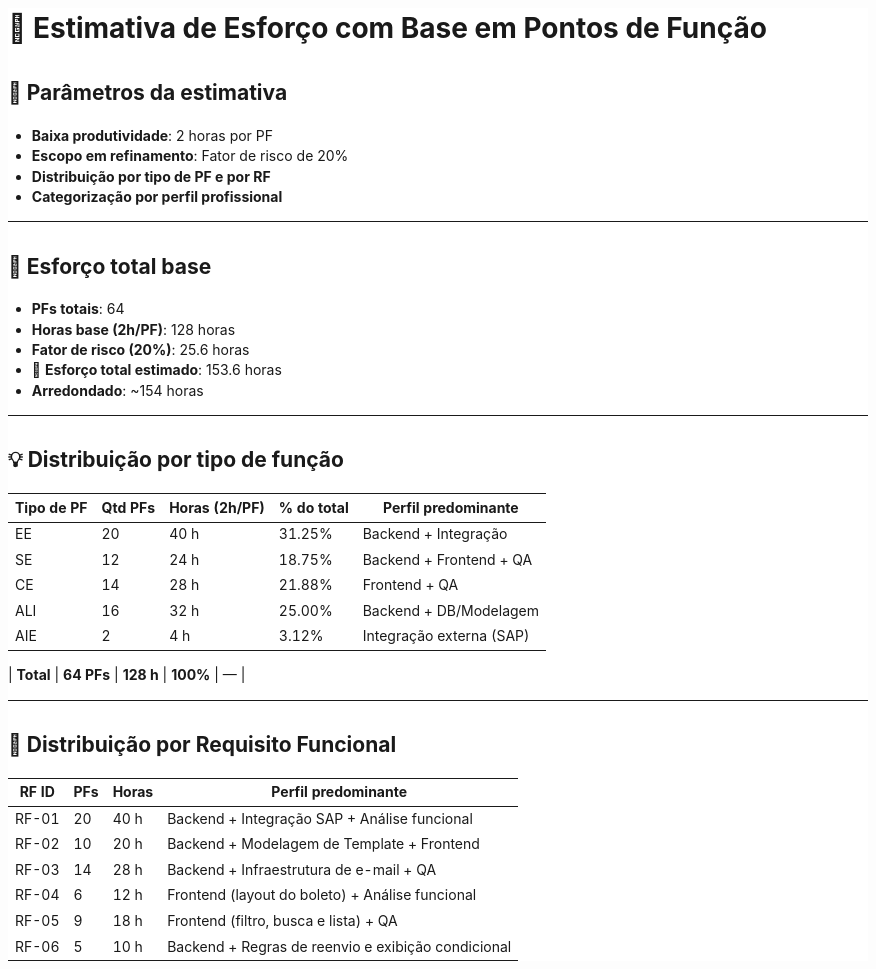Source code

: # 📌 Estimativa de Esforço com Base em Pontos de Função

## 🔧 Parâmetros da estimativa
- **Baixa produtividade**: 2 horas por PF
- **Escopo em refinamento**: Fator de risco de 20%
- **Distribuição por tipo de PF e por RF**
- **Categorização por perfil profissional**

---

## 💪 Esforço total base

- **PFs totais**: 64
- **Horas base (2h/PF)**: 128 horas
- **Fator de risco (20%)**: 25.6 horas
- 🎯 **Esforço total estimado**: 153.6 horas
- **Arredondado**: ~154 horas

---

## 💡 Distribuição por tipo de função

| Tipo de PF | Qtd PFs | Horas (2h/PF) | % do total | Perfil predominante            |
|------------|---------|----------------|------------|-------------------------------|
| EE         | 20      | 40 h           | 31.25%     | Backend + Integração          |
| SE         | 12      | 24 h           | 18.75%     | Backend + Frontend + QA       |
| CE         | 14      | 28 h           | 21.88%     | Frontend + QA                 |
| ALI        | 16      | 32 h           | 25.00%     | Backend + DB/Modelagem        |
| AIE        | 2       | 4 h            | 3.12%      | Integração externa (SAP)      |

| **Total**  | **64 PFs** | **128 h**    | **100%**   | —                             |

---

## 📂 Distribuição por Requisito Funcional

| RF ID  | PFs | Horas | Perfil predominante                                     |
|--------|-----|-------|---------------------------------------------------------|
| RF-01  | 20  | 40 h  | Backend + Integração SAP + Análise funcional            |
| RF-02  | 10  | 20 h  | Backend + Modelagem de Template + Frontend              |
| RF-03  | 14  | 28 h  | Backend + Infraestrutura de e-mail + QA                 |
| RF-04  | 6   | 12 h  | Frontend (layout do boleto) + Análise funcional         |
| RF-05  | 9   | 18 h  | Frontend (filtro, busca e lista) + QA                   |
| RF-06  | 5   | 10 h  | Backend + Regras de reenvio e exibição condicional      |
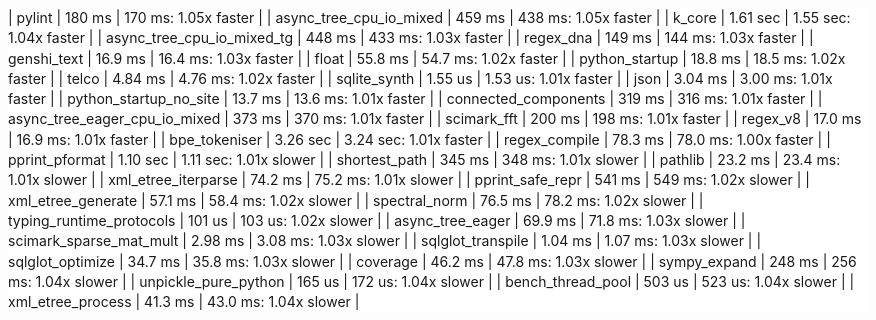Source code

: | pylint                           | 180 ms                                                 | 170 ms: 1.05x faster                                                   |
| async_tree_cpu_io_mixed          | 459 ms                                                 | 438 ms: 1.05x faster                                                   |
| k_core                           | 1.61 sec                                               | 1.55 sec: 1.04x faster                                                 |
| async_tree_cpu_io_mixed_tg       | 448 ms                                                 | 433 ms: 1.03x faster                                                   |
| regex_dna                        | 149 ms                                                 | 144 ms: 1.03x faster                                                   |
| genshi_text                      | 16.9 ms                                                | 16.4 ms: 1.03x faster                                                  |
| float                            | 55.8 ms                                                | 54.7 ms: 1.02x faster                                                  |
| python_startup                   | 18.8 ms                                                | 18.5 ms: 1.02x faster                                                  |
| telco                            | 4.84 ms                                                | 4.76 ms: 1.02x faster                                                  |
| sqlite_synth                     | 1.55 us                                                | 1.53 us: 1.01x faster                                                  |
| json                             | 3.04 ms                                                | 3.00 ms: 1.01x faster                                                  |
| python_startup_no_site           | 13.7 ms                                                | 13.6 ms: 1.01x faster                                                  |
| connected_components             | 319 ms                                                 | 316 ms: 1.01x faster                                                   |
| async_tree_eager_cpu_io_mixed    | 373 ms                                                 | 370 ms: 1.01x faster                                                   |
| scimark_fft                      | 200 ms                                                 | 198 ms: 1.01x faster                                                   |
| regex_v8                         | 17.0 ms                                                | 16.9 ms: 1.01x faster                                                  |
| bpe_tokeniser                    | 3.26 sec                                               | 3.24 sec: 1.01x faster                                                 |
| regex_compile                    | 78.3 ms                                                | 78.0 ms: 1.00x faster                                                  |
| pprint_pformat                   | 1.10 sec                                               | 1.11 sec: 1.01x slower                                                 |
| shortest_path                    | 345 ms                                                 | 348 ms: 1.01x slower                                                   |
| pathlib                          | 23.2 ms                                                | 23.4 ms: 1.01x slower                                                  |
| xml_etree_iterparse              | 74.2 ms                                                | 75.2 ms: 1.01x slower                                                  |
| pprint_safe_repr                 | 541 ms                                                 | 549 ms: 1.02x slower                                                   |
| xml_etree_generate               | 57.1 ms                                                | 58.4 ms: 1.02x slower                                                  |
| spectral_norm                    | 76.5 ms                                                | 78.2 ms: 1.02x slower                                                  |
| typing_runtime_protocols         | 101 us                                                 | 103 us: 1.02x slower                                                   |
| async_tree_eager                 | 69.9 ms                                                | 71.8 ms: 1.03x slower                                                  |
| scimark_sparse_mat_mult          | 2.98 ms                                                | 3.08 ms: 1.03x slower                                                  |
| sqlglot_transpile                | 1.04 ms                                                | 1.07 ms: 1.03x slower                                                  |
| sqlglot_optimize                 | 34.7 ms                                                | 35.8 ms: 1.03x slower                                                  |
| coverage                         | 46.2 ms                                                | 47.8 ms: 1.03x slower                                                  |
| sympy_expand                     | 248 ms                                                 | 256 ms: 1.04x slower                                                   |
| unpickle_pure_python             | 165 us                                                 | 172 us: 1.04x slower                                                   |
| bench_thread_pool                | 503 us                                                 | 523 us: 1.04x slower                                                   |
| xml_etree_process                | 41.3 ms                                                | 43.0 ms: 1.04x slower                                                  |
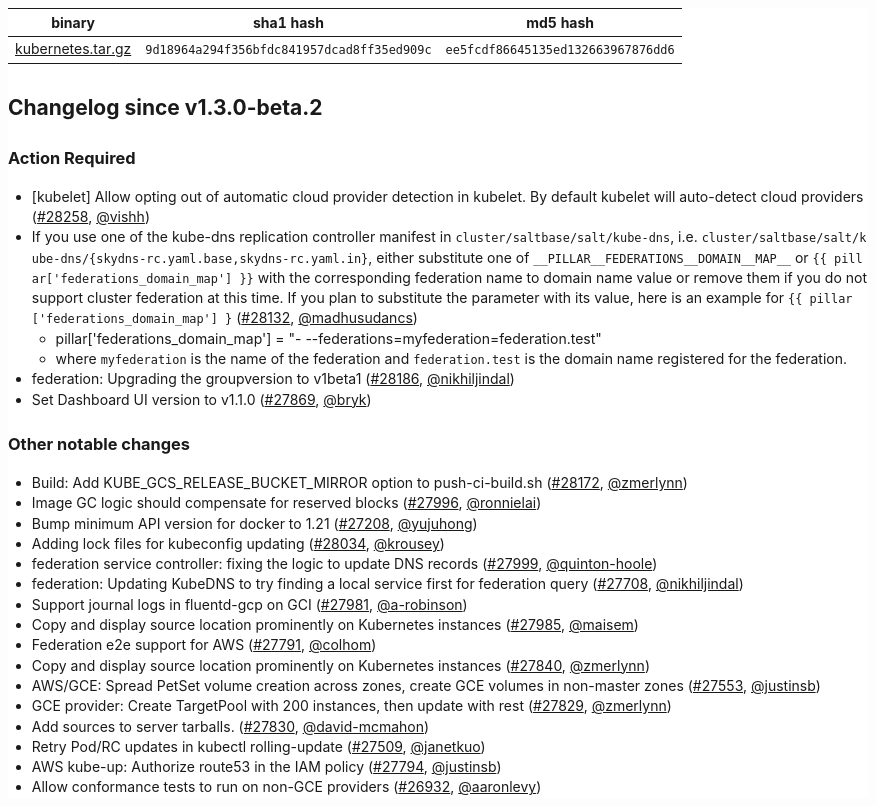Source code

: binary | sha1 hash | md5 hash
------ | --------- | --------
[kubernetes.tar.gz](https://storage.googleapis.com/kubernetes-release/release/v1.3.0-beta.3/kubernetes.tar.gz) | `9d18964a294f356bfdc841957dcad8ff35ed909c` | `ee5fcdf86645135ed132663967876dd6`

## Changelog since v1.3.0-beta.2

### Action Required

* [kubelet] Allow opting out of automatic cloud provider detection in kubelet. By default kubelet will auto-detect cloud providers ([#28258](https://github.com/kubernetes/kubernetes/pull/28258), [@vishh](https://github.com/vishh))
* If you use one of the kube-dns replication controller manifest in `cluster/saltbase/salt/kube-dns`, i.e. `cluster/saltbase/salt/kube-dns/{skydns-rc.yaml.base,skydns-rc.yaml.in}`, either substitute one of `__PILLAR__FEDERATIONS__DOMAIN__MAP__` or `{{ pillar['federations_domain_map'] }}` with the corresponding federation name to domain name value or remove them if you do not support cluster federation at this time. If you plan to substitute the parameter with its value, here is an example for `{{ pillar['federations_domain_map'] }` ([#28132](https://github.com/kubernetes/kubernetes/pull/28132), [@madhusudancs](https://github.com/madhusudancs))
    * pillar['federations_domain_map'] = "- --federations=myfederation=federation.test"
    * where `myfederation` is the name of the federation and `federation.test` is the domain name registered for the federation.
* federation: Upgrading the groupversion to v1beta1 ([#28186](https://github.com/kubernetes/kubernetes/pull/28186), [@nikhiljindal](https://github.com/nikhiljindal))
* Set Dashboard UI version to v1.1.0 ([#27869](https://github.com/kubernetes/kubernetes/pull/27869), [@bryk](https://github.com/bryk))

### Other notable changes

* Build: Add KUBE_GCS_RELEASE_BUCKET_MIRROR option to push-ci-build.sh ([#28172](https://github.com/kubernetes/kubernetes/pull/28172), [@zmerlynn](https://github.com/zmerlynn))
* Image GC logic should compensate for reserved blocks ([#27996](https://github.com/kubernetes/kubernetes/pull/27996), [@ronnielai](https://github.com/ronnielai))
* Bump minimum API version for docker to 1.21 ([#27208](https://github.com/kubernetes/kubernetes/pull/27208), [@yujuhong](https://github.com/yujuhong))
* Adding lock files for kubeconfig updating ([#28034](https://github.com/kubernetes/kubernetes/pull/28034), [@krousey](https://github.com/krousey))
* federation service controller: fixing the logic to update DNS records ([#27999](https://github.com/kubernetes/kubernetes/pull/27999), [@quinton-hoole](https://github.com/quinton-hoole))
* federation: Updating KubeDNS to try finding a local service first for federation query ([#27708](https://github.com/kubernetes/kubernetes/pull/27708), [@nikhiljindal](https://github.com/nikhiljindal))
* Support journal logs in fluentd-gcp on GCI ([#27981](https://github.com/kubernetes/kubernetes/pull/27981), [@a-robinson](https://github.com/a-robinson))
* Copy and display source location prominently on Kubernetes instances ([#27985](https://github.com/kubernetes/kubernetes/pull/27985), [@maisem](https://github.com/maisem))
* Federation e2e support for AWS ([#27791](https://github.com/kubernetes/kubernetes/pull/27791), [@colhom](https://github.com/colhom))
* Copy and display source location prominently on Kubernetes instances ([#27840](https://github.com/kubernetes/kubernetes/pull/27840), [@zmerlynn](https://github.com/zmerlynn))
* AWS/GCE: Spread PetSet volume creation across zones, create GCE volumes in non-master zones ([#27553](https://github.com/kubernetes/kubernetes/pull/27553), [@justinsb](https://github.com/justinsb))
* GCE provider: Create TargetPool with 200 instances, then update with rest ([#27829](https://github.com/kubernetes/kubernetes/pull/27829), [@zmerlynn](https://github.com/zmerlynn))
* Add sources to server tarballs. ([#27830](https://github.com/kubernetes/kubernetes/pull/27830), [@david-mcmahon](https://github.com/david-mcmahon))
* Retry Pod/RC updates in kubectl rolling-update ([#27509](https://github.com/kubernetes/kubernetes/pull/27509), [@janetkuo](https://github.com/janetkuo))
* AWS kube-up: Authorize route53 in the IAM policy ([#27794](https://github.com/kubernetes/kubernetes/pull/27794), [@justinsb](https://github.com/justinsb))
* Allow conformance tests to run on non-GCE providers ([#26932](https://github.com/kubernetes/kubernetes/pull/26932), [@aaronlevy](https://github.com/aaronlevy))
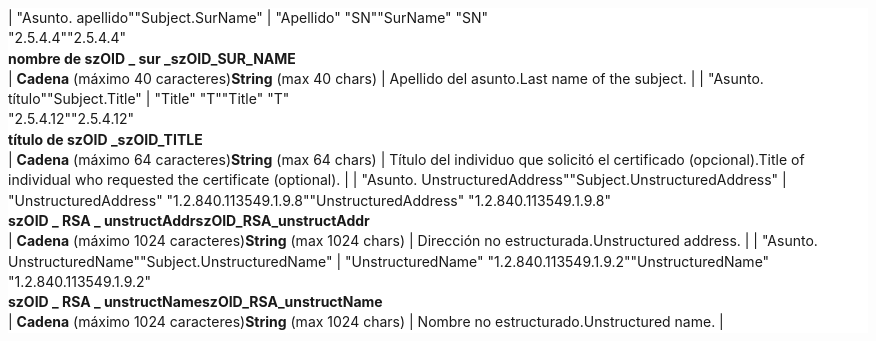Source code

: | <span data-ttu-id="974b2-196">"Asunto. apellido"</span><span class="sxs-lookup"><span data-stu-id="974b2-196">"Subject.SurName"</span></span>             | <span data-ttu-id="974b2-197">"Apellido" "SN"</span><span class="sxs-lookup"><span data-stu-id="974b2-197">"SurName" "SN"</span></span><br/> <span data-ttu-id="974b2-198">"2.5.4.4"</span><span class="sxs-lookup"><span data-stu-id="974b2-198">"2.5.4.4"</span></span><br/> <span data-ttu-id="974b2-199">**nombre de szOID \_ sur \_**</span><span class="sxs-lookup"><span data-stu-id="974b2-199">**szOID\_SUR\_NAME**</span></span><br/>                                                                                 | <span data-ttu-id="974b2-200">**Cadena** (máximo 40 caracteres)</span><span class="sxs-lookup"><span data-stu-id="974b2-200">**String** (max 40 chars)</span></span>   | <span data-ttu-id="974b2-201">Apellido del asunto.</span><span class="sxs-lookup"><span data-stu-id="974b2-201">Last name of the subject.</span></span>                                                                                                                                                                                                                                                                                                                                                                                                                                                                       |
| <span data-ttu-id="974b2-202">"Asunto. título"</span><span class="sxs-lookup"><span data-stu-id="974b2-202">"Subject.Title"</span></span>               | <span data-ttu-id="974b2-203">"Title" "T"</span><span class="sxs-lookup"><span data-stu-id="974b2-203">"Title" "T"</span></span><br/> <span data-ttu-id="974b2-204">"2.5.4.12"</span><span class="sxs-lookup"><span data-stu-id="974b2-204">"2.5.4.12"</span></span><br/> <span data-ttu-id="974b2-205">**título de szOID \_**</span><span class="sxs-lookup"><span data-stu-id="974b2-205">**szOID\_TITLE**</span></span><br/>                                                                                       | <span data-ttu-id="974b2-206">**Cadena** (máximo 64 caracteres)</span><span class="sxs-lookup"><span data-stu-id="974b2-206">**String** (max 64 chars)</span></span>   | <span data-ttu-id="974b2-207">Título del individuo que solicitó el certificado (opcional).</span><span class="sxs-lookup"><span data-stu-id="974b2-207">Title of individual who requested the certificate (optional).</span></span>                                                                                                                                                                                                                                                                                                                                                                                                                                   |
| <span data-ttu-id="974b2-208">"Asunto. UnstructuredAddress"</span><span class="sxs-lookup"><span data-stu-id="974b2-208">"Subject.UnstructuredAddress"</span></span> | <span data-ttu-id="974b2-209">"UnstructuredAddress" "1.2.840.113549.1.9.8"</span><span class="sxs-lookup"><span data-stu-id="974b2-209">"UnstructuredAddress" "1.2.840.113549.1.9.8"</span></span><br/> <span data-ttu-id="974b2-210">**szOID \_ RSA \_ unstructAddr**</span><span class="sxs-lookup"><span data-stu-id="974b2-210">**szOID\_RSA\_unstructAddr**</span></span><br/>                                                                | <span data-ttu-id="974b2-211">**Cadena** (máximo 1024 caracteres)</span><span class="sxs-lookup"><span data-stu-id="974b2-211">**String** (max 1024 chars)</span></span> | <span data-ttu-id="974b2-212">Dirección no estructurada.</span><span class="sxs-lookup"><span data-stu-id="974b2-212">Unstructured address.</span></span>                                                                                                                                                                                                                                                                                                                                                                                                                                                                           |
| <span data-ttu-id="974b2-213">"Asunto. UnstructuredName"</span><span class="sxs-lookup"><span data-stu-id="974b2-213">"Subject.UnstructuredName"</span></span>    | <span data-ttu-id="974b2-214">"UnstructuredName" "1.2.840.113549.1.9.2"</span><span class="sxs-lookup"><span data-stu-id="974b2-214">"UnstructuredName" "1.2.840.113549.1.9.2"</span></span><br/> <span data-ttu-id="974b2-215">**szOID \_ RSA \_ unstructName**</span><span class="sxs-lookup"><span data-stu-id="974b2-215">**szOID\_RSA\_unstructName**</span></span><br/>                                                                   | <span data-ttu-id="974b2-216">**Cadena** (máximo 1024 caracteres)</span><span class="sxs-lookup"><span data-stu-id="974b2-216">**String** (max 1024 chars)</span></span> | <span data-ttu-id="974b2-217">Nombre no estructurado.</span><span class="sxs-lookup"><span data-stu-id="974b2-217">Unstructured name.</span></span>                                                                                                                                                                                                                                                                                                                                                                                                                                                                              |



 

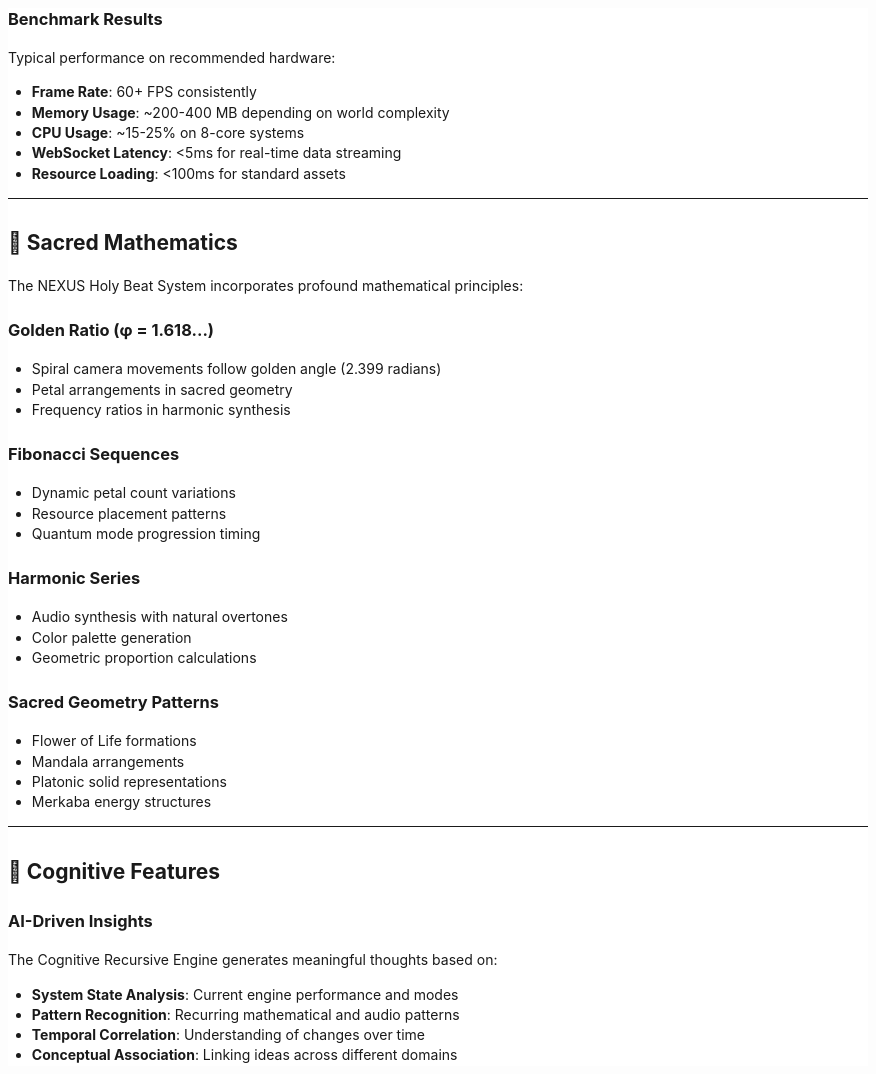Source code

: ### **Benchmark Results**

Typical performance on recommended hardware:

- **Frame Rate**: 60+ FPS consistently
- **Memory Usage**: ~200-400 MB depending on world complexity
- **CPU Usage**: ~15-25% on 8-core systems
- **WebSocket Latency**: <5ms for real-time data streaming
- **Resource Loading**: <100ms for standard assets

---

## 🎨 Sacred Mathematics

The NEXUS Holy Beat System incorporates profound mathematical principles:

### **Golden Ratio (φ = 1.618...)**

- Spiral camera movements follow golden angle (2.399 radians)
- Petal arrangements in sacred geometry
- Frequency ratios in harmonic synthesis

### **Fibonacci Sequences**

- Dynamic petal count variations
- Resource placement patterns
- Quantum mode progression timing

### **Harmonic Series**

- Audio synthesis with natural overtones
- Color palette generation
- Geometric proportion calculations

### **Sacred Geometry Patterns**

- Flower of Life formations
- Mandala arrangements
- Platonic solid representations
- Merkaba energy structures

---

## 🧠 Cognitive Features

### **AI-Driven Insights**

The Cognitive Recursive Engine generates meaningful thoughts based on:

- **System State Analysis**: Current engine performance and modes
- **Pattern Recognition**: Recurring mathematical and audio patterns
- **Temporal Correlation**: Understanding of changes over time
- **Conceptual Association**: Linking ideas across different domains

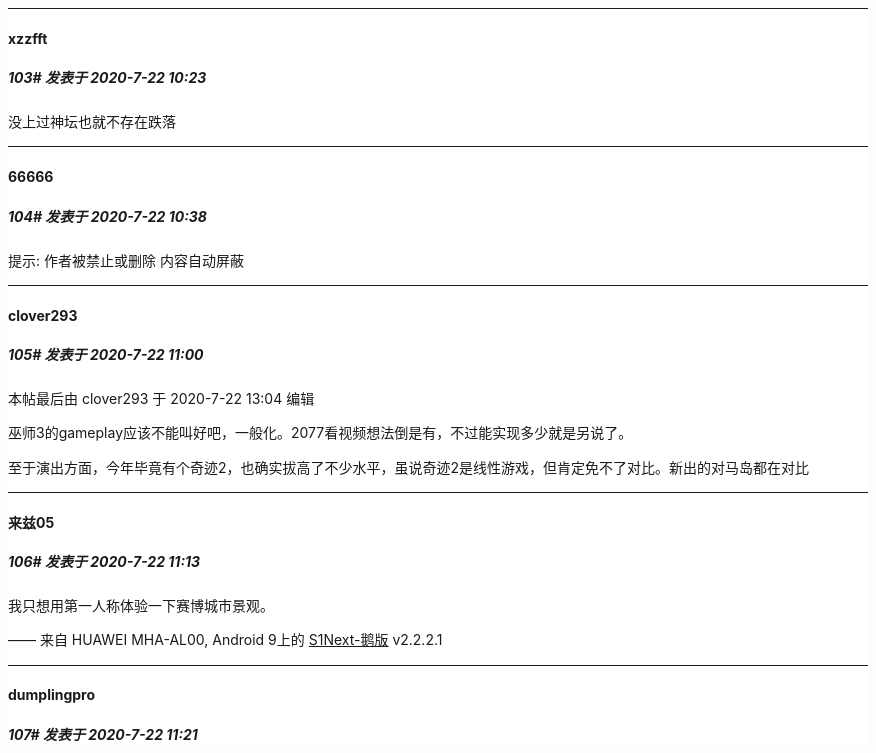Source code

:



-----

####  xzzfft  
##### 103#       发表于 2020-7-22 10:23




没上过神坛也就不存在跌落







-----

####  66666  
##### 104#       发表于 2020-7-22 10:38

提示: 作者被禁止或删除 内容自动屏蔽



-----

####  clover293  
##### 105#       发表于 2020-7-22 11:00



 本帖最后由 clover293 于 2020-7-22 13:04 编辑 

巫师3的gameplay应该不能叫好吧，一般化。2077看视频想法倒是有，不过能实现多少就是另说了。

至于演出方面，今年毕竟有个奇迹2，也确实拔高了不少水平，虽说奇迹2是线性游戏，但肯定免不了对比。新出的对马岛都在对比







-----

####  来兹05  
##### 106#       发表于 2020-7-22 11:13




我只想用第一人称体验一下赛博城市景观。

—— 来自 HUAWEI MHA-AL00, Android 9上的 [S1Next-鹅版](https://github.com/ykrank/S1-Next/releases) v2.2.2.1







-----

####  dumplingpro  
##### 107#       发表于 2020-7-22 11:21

Instructions to follow »
Each line that includes the string "update" should be copied from the data.

Written response »
* federation service controller: fixing the logic to update DNS records ([#27999](https://github.com/kubernetes/kubernetes/pull/27999), [@quinton-hoole](https://github.com/quinton-hoole))
* GCE provider: Create TargetPool with 200 instances, then update with rest ([#27829](https://github.com/kubernetes/kubernetes/pull/27829), [@zmerlynn](https://github.com/zmerlynn))
* Retry Pod/RC updates in kubectl rolling-update ([#27509](https://github.com/kubernetes/kubernetes/pull/27509), [@janetkuo](https://github.com/janetkuo))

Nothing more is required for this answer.